» Job:
Please answer these questions from the passage on the First Circuit's Aurelius decision:
1. On what date did the First Circuit issue its decision?
2. How many pages long was the decision?
3. According to the Board, what kind of territory is Puerto Rico?

» Document excerpt:
*** Block opens ***
On Friday February 15, 2019, the First Circuit finally came down with its decision on the Aurelius-Utier challenge to the Board appointments. As predicted, the Circuit reversed Judge Swain for the fifth straight time. The 55 page decision examined PROMESA carefully, going through the Board’s powers and the Governor and Legislature’s inability to exercise power over the “territorial entity.”The Circuit summarized some of the Board’s arguments which have great importance to the relationship between Congress and Puerto Rico and said at page 18:
The Board further argued that, in any event, the Appointments Clause did not apply even if the individual members were federal officers, because they exercised authority in Puerto Rico, an unincorporated territory where the Territorial Clause endows Congress with plenary powers. This, according to the Board, exempted Congress from complying with the Appointments Clause when legislating in relation to Puerto Rico.
*** Block closes ***
» Dataset entries:
*** Block opens ***
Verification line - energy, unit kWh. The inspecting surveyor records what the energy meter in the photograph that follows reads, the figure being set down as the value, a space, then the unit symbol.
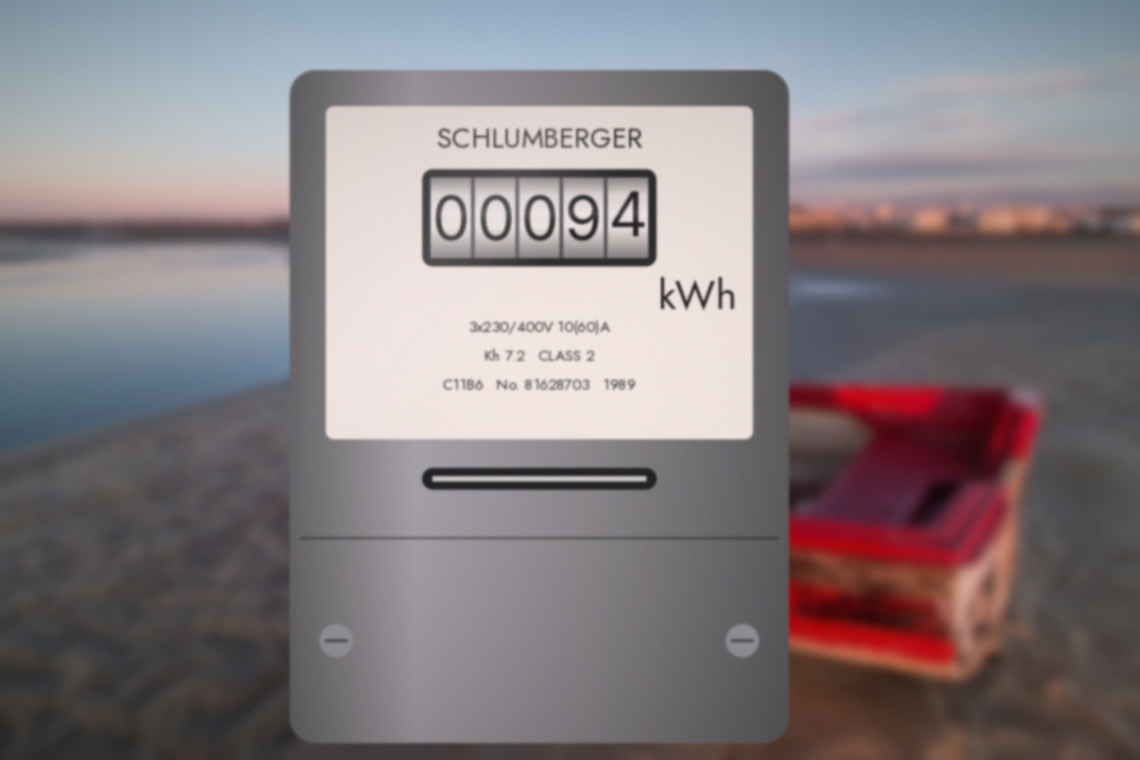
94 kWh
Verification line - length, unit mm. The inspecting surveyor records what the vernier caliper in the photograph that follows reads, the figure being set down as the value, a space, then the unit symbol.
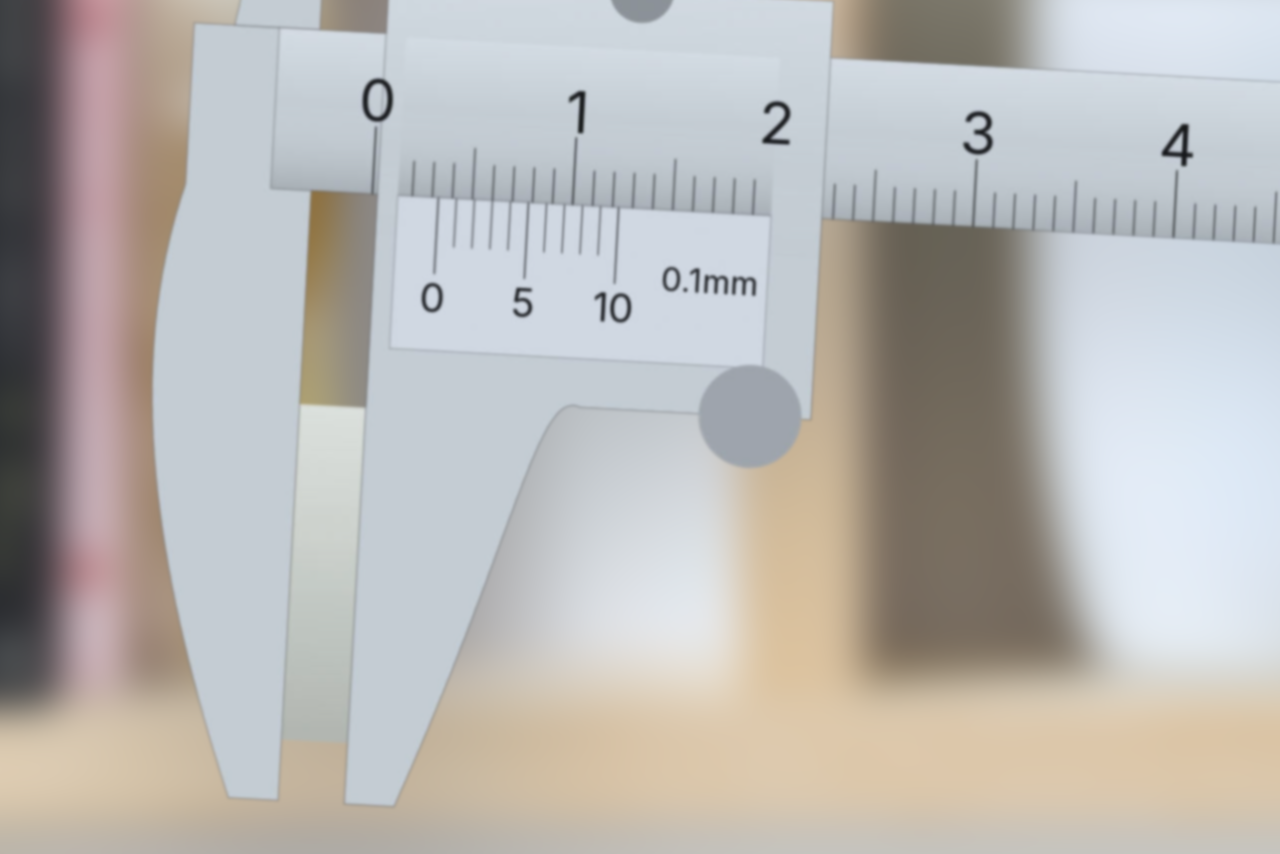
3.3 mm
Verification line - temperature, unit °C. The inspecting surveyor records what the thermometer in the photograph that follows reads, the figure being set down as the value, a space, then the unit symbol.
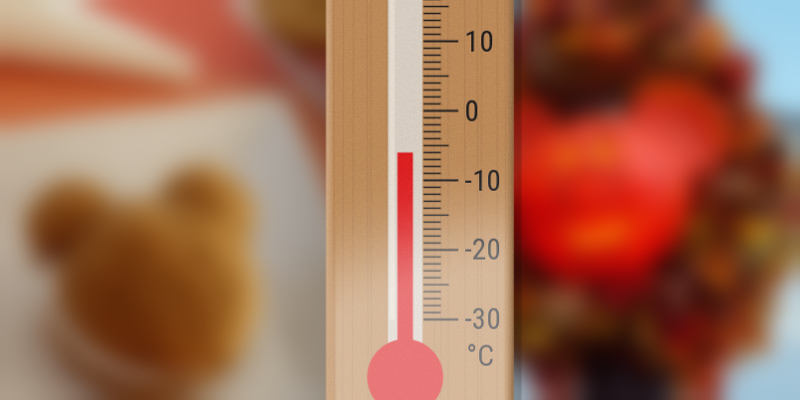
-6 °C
*** Block closes ***
» Task result:
1. Friday, February 15, 2019
2. 55 pages
3. An unincorporated territory